The lost government gateway USB stick contained the complete source code for the website.
Jacques Erasmus, director of malware research at Prevx, claimed that the 4GB stick was almost full and the data was not encrypted. Studying it at the offices of the Mail on Sunday, whom the stick was handed into after being found in a car park, Erasmus claimed that the government were not taking the contents and loss seriously.
Erasmus said: “Luckily this time someone handed it in, but what would have happened if someone had got hold of it and tried to get into it?
“The most shocking thing was that the source code for the gateway was on there, this included code for the website, service commands and modules.
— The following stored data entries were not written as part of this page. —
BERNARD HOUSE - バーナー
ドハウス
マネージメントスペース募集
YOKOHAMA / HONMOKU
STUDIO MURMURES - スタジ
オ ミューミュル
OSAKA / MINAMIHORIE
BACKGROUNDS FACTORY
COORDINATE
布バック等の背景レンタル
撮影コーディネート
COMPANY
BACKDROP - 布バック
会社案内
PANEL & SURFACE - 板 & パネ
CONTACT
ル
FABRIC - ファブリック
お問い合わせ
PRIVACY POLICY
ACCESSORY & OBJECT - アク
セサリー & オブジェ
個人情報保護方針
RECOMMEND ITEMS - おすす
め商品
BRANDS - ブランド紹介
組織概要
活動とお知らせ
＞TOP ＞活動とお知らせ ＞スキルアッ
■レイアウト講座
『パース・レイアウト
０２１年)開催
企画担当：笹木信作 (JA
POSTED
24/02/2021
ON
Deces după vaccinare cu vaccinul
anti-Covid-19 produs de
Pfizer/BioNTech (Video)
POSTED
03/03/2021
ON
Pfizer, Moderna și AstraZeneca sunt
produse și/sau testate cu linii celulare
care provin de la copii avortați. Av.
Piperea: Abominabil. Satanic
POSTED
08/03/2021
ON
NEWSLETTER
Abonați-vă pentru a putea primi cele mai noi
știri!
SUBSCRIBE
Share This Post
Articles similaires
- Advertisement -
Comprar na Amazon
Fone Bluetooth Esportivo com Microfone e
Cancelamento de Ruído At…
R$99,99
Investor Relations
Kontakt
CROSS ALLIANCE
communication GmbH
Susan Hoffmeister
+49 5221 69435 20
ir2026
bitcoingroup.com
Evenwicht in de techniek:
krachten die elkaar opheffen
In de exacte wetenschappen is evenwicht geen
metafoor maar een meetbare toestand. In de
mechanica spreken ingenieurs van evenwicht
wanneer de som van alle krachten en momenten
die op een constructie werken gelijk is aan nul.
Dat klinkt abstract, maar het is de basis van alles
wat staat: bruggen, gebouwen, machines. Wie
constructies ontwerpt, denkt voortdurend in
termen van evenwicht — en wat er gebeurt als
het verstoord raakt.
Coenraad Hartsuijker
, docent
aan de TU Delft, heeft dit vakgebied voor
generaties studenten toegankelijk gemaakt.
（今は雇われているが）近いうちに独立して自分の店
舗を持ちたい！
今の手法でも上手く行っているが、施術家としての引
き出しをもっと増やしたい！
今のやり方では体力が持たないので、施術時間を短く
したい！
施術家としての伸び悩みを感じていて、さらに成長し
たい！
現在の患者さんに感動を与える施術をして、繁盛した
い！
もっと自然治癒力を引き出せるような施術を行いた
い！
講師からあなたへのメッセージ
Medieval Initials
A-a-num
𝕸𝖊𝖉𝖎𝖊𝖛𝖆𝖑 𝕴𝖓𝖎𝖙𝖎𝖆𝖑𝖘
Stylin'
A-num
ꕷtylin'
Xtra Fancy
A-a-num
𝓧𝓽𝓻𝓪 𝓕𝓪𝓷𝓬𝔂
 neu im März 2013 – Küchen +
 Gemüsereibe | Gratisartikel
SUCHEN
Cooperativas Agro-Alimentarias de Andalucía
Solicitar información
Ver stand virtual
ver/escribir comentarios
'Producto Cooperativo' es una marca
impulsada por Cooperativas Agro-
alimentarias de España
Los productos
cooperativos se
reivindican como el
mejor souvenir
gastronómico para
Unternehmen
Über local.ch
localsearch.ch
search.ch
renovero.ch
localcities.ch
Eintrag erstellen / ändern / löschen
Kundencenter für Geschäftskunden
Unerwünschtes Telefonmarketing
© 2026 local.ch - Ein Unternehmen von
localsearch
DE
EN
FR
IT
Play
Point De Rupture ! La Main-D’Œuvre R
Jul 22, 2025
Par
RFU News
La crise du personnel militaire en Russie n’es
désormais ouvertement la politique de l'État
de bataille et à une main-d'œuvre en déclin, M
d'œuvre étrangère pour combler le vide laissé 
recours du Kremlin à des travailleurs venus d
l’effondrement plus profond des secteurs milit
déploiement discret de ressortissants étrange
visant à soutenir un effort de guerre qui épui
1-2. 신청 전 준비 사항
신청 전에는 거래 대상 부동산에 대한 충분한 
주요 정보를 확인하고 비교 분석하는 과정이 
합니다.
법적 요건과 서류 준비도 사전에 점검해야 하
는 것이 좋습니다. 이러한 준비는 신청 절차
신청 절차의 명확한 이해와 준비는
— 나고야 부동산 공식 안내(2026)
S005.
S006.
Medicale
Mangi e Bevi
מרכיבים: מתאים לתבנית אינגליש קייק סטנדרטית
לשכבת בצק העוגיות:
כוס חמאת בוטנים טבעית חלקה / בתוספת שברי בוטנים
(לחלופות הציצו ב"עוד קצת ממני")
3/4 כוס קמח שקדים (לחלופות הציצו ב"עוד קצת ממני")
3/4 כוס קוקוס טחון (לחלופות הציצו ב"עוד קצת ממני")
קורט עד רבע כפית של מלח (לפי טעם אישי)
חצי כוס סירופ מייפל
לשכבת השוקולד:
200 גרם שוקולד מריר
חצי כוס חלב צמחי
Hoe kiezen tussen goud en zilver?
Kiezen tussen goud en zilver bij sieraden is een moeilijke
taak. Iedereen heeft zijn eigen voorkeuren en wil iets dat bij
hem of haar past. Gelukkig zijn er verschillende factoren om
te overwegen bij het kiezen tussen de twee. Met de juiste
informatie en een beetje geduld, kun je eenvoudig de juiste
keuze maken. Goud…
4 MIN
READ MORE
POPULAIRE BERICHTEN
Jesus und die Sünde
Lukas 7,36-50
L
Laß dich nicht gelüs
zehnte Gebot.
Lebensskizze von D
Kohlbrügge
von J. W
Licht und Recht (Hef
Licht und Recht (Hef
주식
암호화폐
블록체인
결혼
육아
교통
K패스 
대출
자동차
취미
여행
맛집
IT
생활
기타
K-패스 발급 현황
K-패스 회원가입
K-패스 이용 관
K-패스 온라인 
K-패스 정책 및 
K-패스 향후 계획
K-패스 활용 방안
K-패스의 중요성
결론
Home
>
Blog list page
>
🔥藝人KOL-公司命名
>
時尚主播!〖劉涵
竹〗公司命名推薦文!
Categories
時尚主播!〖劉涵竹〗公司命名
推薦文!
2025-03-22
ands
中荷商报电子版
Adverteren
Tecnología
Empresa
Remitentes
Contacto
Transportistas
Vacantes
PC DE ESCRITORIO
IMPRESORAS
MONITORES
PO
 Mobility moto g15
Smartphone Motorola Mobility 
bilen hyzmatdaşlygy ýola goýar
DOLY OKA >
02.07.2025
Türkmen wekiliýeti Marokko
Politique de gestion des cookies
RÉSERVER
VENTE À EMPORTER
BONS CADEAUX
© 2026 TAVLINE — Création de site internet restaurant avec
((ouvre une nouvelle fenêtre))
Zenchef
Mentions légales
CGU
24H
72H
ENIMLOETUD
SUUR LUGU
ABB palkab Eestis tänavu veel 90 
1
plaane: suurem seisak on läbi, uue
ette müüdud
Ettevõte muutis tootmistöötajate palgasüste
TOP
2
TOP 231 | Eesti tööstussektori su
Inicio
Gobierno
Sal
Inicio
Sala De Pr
So any hacker could get the source code as it was not secured and exploit the service.”
He claimed that nothing on the stick was encrypted, and that the 4GB USB had only 51MB of free space, with more than 15,000 files on it including 60MB of C-sharp Java code.
Erasmus continued: “These are not the kind of documents that you want people to see as it showed how the payment systems integrated and how the code blended with the payment gateway – any attacker would find this to be very useful.
“The thing that I am struggling to comprehend is that the Mail had such a hard time working with the government because their view was ‘it is not significant so we'll speak to you when we have time', which from my point of view is crazy as it is really not the right way when you are trying to deal with the situation.
“It is strange that the government keep trying to deny that it is a big deal when it is, what would have happened if a Russian Mafioso had got hold of it, would it still not be a big deal?”